Checking Assumptions

Linear regression works best when some assumptions about the relationship between our predictor(s) and response are satisfied. In particular, we often make the following assumptions:

  • Shape: the true relationship is approximately linear
  • Constant variance: the variance of the residuals is the same for different values of the predictor(s)
  • Normality: the residuals are approximately normal

As you may recall from STA 112, we can assess these assumptions with diagnostic plots, like residual plots and QQ plots. For example, here is some code to make a residual plot and a QQ plot for the model_all model above:

library(ggplot2)

# residual plot
ggplot(checkpoints_eoc, aes(x = predict(model_all),
             y = resid(model_all))) +
  geom_point() +
  geom_abline(slope = 0, intercept = 0, color="blue") +
  labs(x = "Predicted EUI",
       y = "Residual") +
  theme_bw()

# QQ plot
ggplot(checkpoints_eoc, aes(sample = resid(model_all))) +
  geom_qq() +
  geom_qq_line(color="blue") +
  labs(x = "Theoretical normal quantiles",
       y = "Observed residual quantiles") +
  theme_bw()

Question 14

Create diagnostic plots model_all using the code above Do the assumptions look reasonable?

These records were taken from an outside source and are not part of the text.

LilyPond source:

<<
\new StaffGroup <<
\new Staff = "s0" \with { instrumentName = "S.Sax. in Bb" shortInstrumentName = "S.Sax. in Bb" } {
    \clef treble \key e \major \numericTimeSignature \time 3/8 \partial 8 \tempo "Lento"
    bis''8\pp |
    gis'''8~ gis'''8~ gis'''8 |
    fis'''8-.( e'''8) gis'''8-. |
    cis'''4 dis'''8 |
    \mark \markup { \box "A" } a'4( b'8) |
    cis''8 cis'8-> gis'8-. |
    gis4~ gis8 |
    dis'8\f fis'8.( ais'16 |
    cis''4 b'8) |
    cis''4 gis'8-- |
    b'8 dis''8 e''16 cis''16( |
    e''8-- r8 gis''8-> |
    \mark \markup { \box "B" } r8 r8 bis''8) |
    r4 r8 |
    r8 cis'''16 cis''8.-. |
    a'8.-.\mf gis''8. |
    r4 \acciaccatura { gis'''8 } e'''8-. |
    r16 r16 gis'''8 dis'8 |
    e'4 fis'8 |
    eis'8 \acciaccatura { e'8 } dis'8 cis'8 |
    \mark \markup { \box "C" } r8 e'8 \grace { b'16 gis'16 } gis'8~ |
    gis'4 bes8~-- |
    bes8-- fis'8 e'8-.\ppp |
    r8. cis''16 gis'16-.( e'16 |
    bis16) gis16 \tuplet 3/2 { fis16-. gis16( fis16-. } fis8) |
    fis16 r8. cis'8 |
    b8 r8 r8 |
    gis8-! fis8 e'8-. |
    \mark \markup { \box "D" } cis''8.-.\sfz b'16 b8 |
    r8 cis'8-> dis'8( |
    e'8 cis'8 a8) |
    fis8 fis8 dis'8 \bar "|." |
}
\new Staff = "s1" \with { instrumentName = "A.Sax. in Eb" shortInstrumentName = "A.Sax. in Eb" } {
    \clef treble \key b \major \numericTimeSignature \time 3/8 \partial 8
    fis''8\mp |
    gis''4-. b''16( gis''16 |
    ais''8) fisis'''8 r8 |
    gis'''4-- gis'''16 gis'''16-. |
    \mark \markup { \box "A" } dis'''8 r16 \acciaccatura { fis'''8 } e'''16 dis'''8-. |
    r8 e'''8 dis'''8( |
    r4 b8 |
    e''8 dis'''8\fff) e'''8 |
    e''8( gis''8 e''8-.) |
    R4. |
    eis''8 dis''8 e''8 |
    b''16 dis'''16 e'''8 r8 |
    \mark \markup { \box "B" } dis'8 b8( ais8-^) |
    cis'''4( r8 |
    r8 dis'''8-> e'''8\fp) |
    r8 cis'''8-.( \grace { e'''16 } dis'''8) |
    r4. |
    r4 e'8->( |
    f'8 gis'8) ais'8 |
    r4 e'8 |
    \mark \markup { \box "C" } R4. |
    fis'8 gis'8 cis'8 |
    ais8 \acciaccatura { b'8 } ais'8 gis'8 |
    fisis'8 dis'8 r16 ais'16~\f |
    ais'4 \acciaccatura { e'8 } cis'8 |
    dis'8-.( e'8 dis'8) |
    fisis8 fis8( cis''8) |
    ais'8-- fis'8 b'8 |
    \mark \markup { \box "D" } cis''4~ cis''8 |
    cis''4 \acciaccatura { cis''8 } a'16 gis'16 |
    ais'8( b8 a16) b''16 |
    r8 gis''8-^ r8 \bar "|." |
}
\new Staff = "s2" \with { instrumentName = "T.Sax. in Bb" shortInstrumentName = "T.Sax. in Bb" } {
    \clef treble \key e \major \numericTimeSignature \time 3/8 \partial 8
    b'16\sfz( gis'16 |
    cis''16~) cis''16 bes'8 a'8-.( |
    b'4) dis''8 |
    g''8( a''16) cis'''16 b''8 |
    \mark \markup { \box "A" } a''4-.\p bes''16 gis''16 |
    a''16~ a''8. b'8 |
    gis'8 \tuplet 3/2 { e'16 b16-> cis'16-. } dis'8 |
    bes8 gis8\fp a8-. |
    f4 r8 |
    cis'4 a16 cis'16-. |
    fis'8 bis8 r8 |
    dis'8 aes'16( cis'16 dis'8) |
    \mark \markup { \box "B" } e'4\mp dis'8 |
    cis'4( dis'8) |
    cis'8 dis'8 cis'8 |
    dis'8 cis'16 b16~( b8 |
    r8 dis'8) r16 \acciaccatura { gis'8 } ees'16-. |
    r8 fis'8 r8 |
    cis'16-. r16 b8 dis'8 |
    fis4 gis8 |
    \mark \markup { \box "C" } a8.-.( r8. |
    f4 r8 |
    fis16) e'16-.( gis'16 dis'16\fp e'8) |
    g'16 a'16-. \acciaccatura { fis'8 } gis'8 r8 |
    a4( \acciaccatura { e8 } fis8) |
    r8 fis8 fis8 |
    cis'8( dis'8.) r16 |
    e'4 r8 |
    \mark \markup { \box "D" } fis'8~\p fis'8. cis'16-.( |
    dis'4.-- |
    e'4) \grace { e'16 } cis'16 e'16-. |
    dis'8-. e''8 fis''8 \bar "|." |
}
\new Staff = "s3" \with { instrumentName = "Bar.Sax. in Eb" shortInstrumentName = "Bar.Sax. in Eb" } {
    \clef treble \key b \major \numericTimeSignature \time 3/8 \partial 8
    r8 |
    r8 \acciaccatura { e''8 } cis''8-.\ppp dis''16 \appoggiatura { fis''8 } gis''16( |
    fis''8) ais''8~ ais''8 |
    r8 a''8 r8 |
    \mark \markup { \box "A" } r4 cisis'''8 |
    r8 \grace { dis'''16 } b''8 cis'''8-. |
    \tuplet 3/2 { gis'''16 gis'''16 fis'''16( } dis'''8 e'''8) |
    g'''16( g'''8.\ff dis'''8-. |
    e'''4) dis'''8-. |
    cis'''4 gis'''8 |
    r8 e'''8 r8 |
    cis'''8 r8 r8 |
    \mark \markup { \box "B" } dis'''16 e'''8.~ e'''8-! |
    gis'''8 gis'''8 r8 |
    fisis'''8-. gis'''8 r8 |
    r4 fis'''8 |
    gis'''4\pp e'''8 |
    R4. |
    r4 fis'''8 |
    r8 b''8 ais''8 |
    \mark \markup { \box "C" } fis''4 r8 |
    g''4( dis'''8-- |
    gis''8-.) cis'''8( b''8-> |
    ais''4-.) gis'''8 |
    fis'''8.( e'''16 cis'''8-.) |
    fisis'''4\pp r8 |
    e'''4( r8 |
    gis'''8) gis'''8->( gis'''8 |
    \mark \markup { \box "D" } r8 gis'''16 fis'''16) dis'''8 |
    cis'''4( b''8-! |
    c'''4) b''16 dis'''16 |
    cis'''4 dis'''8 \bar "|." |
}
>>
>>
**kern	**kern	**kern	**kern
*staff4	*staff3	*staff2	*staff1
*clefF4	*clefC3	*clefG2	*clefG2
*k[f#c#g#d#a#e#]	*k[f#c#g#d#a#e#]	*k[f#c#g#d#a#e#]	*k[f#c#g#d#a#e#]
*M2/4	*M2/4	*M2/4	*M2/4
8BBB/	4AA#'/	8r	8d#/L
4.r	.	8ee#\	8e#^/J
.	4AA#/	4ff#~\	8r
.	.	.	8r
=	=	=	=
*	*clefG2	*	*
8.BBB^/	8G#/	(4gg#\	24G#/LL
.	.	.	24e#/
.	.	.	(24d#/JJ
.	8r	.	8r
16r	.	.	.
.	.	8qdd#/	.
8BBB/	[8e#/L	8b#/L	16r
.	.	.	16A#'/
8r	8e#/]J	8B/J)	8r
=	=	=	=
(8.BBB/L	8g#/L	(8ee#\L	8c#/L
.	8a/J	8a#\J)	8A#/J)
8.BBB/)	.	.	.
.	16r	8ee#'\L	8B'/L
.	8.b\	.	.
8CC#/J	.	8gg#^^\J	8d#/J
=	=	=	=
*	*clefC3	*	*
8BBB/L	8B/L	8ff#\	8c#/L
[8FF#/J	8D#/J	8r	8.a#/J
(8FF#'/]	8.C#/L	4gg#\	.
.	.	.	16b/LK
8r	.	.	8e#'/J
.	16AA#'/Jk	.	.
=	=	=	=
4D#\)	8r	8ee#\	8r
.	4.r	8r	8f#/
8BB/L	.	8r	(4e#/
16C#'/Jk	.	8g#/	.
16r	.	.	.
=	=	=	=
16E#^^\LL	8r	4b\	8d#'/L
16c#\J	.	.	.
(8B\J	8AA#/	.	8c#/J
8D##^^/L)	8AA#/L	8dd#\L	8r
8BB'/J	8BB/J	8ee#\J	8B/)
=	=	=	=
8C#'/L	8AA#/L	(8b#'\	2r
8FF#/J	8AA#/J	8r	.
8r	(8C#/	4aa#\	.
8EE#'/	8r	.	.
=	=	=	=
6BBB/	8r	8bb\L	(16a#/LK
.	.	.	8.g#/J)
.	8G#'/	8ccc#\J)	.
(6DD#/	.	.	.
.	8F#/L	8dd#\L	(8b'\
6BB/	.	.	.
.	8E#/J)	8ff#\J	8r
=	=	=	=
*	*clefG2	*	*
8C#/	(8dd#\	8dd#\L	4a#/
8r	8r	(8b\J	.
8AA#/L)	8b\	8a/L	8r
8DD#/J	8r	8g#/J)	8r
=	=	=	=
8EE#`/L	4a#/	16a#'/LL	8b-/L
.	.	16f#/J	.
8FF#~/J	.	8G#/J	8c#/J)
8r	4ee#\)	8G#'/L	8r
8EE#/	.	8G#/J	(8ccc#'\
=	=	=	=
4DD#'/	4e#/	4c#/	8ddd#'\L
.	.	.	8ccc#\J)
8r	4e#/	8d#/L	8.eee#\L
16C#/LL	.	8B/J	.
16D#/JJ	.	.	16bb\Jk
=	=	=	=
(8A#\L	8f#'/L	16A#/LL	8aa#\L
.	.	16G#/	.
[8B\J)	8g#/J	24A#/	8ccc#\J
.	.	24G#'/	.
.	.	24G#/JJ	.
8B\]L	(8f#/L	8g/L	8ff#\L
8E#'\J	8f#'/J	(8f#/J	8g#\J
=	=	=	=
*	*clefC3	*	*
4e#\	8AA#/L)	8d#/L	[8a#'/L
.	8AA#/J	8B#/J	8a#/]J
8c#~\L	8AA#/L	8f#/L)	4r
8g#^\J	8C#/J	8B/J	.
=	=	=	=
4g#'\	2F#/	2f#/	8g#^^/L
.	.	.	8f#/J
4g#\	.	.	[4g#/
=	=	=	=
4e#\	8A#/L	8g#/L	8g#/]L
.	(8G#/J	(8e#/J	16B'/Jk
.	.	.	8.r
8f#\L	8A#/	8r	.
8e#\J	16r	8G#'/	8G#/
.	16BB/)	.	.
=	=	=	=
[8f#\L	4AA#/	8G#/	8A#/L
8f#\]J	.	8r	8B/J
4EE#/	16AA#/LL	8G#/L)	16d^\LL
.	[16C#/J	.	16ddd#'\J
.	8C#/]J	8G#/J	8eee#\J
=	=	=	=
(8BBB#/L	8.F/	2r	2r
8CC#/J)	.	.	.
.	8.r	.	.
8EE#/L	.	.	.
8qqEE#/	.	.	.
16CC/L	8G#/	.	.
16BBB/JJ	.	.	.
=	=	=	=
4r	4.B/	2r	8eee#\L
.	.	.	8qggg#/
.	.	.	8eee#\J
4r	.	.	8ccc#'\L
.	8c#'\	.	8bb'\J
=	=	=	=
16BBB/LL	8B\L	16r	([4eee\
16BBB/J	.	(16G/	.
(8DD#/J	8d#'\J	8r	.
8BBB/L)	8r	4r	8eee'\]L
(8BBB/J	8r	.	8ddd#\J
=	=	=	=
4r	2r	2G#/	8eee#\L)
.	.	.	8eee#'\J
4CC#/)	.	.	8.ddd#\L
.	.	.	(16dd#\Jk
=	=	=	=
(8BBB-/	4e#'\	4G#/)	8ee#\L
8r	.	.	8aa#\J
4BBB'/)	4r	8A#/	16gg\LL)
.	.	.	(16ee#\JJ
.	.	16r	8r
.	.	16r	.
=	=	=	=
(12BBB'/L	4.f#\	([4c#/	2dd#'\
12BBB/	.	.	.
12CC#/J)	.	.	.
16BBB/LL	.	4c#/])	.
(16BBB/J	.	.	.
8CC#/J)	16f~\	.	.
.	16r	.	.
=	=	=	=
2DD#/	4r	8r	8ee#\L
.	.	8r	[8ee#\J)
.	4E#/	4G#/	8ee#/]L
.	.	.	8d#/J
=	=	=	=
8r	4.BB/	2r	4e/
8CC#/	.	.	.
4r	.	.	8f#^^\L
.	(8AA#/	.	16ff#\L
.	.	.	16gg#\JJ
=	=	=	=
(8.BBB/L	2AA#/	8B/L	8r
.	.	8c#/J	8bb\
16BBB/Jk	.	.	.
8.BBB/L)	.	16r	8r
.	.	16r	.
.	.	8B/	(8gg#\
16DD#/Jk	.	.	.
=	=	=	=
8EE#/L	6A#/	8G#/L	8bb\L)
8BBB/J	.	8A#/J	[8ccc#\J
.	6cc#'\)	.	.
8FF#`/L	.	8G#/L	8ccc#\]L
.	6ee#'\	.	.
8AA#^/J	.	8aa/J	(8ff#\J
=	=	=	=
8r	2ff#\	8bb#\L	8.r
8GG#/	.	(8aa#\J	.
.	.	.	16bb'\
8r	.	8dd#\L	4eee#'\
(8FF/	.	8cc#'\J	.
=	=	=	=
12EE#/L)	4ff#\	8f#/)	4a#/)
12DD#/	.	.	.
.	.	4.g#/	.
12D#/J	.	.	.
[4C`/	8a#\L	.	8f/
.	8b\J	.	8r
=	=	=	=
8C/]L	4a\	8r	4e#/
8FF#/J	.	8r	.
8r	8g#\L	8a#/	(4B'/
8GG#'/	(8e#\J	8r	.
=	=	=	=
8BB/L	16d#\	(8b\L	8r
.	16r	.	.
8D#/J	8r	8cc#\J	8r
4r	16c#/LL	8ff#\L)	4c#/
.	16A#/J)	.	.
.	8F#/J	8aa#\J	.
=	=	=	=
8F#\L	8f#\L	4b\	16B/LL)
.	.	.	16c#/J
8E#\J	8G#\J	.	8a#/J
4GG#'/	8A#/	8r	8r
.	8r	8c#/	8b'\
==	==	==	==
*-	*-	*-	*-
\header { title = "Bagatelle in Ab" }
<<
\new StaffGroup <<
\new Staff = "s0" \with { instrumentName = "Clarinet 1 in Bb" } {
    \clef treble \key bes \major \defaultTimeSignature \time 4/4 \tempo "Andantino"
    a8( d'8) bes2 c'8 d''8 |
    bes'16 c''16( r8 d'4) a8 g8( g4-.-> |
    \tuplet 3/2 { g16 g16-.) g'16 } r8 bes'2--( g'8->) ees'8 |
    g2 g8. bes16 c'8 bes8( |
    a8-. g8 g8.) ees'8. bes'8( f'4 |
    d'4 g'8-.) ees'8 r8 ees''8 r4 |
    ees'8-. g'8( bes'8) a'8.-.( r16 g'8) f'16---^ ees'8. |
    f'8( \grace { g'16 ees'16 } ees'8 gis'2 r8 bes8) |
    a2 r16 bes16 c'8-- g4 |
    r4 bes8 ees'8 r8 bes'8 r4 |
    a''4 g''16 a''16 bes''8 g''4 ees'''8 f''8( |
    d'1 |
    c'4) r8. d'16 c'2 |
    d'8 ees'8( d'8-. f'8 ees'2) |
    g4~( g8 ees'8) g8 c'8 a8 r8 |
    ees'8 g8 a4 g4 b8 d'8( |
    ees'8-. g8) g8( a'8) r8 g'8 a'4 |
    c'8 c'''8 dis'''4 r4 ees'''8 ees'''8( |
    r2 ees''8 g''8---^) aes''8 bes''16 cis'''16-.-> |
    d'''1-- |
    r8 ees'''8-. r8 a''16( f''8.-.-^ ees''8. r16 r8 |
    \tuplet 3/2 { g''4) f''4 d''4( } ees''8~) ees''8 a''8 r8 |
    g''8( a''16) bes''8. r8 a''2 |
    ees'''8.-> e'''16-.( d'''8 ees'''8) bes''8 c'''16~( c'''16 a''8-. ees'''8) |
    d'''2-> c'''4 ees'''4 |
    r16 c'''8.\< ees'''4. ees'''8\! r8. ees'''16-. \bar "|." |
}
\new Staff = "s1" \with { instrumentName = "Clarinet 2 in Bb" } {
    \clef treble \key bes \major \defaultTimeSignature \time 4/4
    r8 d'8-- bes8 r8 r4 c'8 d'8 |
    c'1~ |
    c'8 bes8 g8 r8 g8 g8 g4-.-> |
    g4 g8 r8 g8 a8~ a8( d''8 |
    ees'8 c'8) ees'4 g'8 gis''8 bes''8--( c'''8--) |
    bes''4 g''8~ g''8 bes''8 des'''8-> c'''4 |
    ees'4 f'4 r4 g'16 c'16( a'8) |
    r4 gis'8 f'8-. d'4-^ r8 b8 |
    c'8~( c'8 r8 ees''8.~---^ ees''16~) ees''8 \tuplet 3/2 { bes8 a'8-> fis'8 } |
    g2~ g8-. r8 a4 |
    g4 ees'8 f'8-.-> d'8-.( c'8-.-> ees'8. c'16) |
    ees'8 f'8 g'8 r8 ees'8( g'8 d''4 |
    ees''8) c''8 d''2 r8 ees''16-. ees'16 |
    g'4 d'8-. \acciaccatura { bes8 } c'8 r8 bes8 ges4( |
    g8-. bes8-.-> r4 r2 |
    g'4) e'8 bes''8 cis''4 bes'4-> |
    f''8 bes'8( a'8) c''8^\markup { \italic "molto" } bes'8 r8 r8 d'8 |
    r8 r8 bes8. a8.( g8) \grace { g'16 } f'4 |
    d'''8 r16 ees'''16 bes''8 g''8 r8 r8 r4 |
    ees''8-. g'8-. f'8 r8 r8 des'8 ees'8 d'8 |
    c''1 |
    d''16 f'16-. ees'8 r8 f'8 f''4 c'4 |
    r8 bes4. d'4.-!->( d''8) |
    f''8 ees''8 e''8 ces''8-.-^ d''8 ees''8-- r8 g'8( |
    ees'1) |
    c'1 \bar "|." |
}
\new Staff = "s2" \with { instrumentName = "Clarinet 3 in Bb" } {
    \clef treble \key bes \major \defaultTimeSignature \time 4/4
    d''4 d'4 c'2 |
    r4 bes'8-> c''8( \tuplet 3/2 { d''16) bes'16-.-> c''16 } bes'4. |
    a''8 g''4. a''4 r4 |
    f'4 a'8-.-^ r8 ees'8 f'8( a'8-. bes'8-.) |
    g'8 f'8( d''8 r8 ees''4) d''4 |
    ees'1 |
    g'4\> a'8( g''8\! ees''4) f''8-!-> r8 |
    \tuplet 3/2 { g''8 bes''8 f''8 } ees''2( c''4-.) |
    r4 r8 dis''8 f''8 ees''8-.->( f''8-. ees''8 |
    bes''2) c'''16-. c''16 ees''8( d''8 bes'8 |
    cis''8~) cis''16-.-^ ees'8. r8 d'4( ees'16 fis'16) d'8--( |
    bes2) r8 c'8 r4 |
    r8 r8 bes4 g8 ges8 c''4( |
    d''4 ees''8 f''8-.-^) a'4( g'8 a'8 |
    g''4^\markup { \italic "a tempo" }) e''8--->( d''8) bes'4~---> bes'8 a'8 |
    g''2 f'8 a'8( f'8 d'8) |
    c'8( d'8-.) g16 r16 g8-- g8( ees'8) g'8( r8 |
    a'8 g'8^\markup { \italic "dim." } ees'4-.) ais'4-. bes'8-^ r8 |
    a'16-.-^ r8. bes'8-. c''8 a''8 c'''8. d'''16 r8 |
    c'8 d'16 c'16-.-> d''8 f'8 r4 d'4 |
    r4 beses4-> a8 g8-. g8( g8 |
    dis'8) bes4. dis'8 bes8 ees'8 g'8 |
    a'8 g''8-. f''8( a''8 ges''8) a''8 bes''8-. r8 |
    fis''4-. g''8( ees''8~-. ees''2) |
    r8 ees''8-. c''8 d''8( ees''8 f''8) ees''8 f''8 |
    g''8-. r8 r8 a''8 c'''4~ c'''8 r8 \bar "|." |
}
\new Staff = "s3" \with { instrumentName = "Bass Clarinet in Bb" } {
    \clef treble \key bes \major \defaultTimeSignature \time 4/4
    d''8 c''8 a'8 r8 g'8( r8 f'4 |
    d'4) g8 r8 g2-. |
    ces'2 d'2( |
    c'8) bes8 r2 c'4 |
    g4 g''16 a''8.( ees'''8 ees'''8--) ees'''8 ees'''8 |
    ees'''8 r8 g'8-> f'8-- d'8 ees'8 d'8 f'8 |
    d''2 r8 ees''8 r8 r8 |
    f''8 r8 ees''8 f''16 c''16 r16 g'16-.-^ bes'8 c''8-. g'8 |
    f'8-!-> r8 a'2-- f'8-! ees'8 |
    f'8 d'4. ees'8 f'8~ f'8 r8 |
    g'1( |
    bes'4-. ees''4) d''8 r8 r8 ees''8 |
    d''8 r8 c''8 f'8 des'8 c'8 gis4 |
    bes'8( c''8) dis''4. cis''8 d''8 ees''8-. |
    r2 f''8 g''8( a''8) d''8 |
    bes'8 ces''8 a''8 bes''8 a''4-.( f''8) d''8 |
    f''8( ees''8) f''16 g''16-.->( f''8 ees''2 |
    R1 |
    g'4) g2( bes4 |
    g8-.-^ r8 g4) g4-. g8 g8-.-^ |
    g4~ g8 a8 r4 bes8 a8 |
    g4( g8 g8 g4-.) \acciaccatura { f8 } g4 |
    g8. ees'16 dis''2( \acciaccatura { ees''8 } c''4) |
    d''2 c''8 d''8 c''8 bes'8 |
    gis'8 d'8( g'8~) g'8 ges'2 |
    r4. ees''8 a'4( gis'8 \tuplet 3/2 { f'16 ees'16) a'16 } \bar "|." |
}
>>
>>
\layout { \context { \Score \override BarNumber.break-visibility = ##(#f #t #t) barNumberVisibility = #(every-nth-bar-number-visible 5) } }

Hint: Remember that in a QQplot we are looking for a straight line made of dots, indicating that the residuals match a normal distribution, and in the residual plot, we are looking for a “cloud” shape, meaning random scatter around the line.

Question 15

Your client wants to know if adding in the percent of plain text questions helps your model. Answer their question.

Question 16

Based on the final model you have chosen (model_all or the model with plain text questions added), describe the relationship between engagement and EOC scores.